Ah, yeah. Probably one of the best parts of the book. I remember wondering why all of these familiar supporting characters were being brought together in the same place and then - oh, shit. Those full page shots of the city after were amazing. The only other time I can remember being hit like that by a comic book was in Kingdom Come.
It started as just a little piece of "flair" for the comedian, to contrast against his black leather costume and flamethrower and such, but then Moore turned it into a major theme of the book.
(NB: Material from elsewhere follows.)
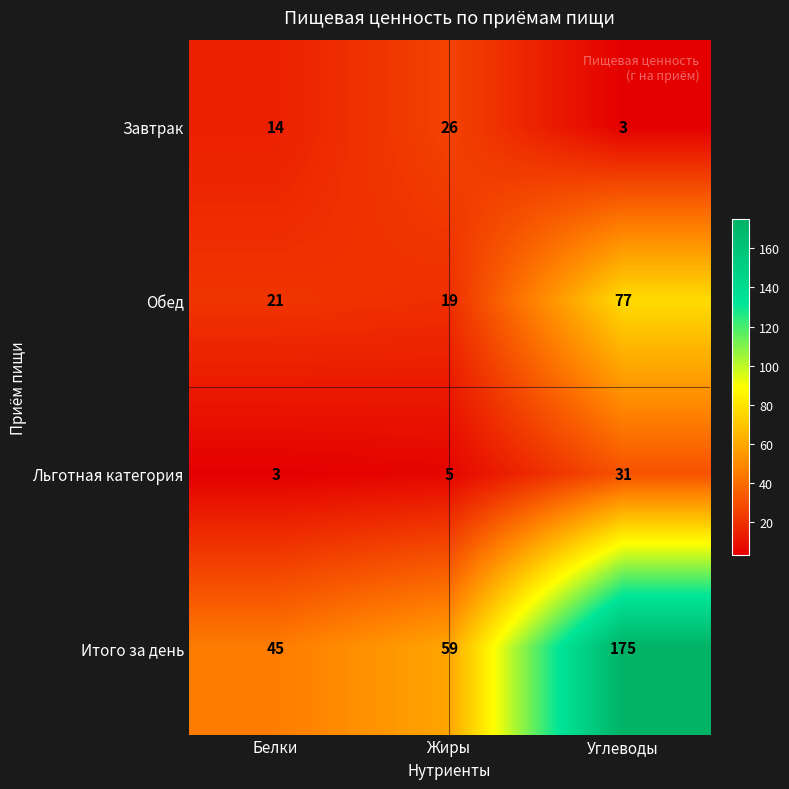

At how many categories does at least one series exceed 164?

1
The happy face is the most basic "comic" in existence, it's perhaps the first drawing that a baby can recognize as a symbol of a person. Splattering it with blood was a way of showing the reader what Moore and Gibbons were doing with Watchmen.
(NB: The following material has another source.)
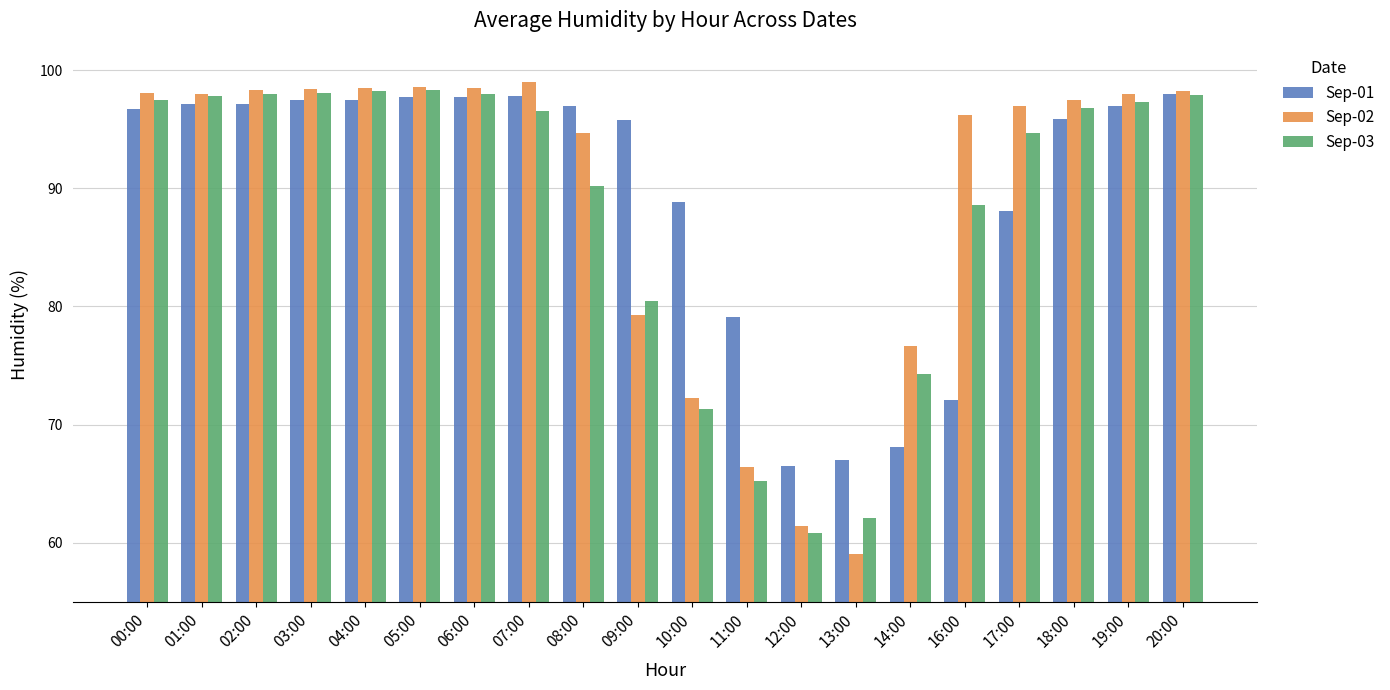

What is the difference between the highest and lowest values at 06:00?

0.8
Rorshach's mask takes the theme in the opposite direction, moving from the symbolic representation of humanity to the abstract concepts of anger and fear.
You just don't get that kind of depth out of other comics. If I'm wrong about that, I'd sure like to know.
Really? I'd have considered it fairly straightforward compared to something like, say, The Filth.
Yeah, but obviously it's a mindfuck.
fucking with your mind
In every sense of the word.
If you read it when it came out in 81, you're right in the middle of the cold war. The soviest invading Afghanistan, and then starting world war 3 was a very real possibility. Everything in that book was very real in 81.
I missed it and didn't read it until recently. The Cold War ended, Russia in fact DID invade Afghanistan, and World War 3 didn't happen. Sure it still could, but the possibility seems far less real now, than it did in the 80s.
And this is just one example. Watchmen is a great read, but I can't think of any other book that has become more overhyped and eventually overrated in the entire medium. That doesn't mean it's bad, it's not, it's great! but I don't think it's nearly as good as most people seem to.
It turns out it was 87! for some reason I always thought it originally came out in 81. wierd
Dark Knight Returns gets my vote.
Seconded.
From what I've seen, Watchmen deserves every bit of praise heaped on it; it passes the literary test in that the deeper you dig, the more complex and rich and relevant it all seems. On the other hand, if you dig too far into The Dark Knight Returns, all you get is a hole.
Miller's recent work is bad in the way that it calls attention to the flaws in his earlier work. Seeing what he's doing now encourages people to go back and realize, hey, he was doing the same thing all along.
Although it's hard to argue against the effect DKR had on the industry. Same with Watchmen.
I am curious to see how they will be able to adapt this for the big screen.